9 Signs Your Cat Loves You
Signs of feline affection can be subtle or downright hard to read. Look for the following feline behaviours for confirmation your cat is totally into you.
Following You Around (Everywhere)
You hear the th-thud-thud of four paws hitting the floor when you stand up from the couch. You nearly take a tumble while carrying a large pot of water over to the sink because someone is underfoot. Or maybe you haven’t used the bathroom alone in years. All of these are signs that you are lucky enough to have a cat that doesn’t want to leave your side. This one is pretty clear-cut, but if your buddy is always following you around, you can bet that your cat loves you a whole bunch. Consider bringing him to your work, school, or other social functions—a built in conversation piece and amazing lifestyle choice all in one!

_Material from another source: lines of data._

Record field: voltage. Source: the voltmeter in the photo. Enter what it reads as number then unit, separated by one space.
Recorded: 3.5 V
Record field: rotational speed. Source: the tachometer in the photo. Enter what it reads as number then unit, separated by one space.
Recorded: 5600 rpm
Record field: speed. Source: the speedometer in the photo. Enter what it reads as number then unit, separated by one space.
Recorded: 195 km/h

A cat’s stomach is his most vulnerable spot. By showing you his belly, your cat is revealing that he is comfortable enough with you to be unguarded and at his most vulnerable. And if your cat rolls on his back and allows you to rub his tummy? You’ve hit the big time! This is the ultimate sign of trust. WARNING: A tummy rub can turn violent on a moment’s notice. You may have to live with some light scarring. Cats are capricious.
They Leave You “Gifts” (Also Known As Bringing You Dead Things)

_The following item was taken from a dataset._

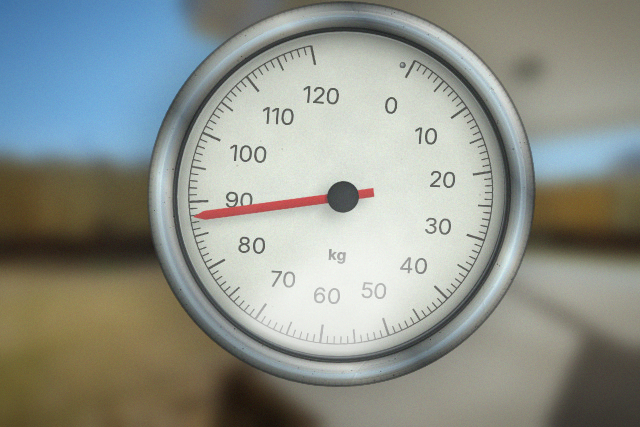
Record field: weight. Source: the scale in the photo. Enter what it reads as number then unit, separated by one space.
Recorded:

Though these gifts might be of dubious distinction (or, yes, downright disgusting), do not chastise your cat for leaving you an offering. It is a sign of his esteem for you. When your cat drags the lifeless carcass of a small animal to your bedside, it can be difficult to take it as the compliment that it is, but it unequivocally means she is totally into you. Bringing you the “treat” of a dead mouse, dead bird, or, if you are luckier, the toy version of same, is sign that your cat thinks of you as family and wants to provide for you. Like all gifts, it’s the thought that counts; accept it graciously (once you’ve finished dry-heaving).
Head Butts and Cheek Rubs
When you see your cat coming at you with her head cocked, brace yourself, you’re in store for a good head butt! Head butts are like a hug from your cat and are one way she tries to mix your scents together to cement your bond. Closely related to head butts are cheek rubs. If your cat is milling around your legs, try holding your hand (with a closed fist) near her head to see if she rubs her cheeks on your knuckles. Both head butts and cheek rubs are self-guided pets that mean your cat is marking you as her own. Receive these with pride.

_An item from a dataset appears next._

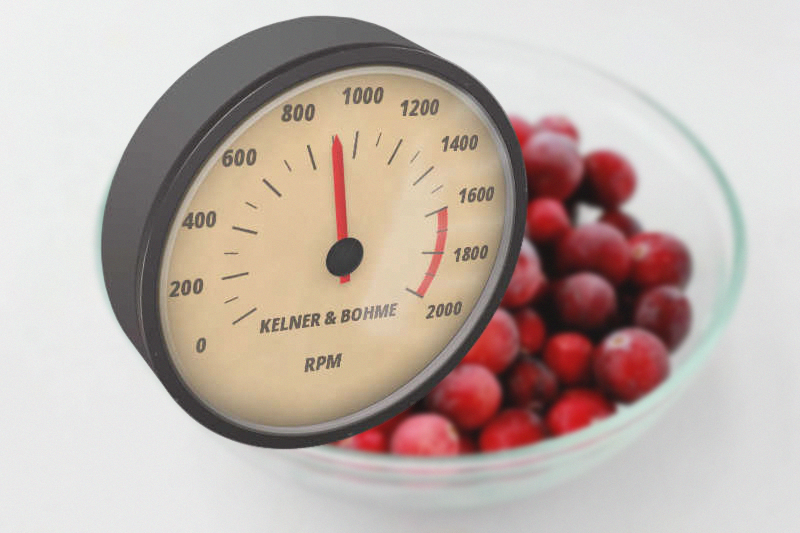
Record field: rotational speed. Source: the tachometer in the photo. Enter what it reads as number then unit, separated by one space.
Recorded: 900 rpm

Visiting You for Nighttime Cuddles
Your best feline friend can be a secretive creature and will often not want to show his affections for his human to anyone—including you. As a result, your best cuddle session may just happen when you are fast asleep. You may be drooling and your hair might be a real mess, but your cat is using this time to express his love on his own terms. Just because you aren’t awake to share in it, doesn’t diminish its significance. Your cat coming to you in the night and sitting on your chest, face, or side is a sure-fire sign that she loves you.
Offering a Slow Blink
Cats do a lot of talking with their eyes and one very special way they say “I love you” is through the slow blink. When a cat is happy and content with you, she may just look over and slowly close and reopen her eyes. In this they are saying, “Hey friend, I love you, and I feel comfortable enough around you to let my guard down.” This is basically a marriage proposal from a cat and the best response is a reciprocated slow blink accompanied by the warm feeling in your heart from the certainty that your cat loves you. (Helpful tip: The slow blink is also a great way to introduce yourself in a non-threatening way to a new cat to show that you mean no harm.)
Kneading or “Making Biscuits”
There are competing theories about why exactly cats knead. One theory holds that adult cats forever associate kneading with the comfort of nursing (kittens knead to stimulate their mother’s milk production), so when a cat kneads near her human, it shows she is relaxed and comfortable with her family. If that’s not love, what is? And when that kneading happens on your lap and is accompanied by purring and an intense, searching gaze, you know you have one content cat on your hands!
The Tail Has It
Cats often greet people they like with a question-mark-shaped tail. Pay attention to your cat’s tail to judge how happy she is to see you. (For more on reading feline body language, check out moderncat.com/felinebodylanguage).
Hanging Out In Your Space
Cats will show animosity or discomfort, particularly with strangers, by simply vacating the premises. Your cat may not be overly affectionate, but if she’s always in the same room you’re in—even if she seems to not be paying you any attention—then she values your company. Simply put, not all cats are lap cats; this is frequently misunderstood as aloofness or indifference, but sometimes proximity is all a cat needs to be happy with you. We call these special guys Nearby Cats. Your Nearby Cat is just out of reach on the couch, at the foot of your bed, or in an adjacent chair in the living room. This reserved fellow loves you just as much as those showy lap cats. Trust us.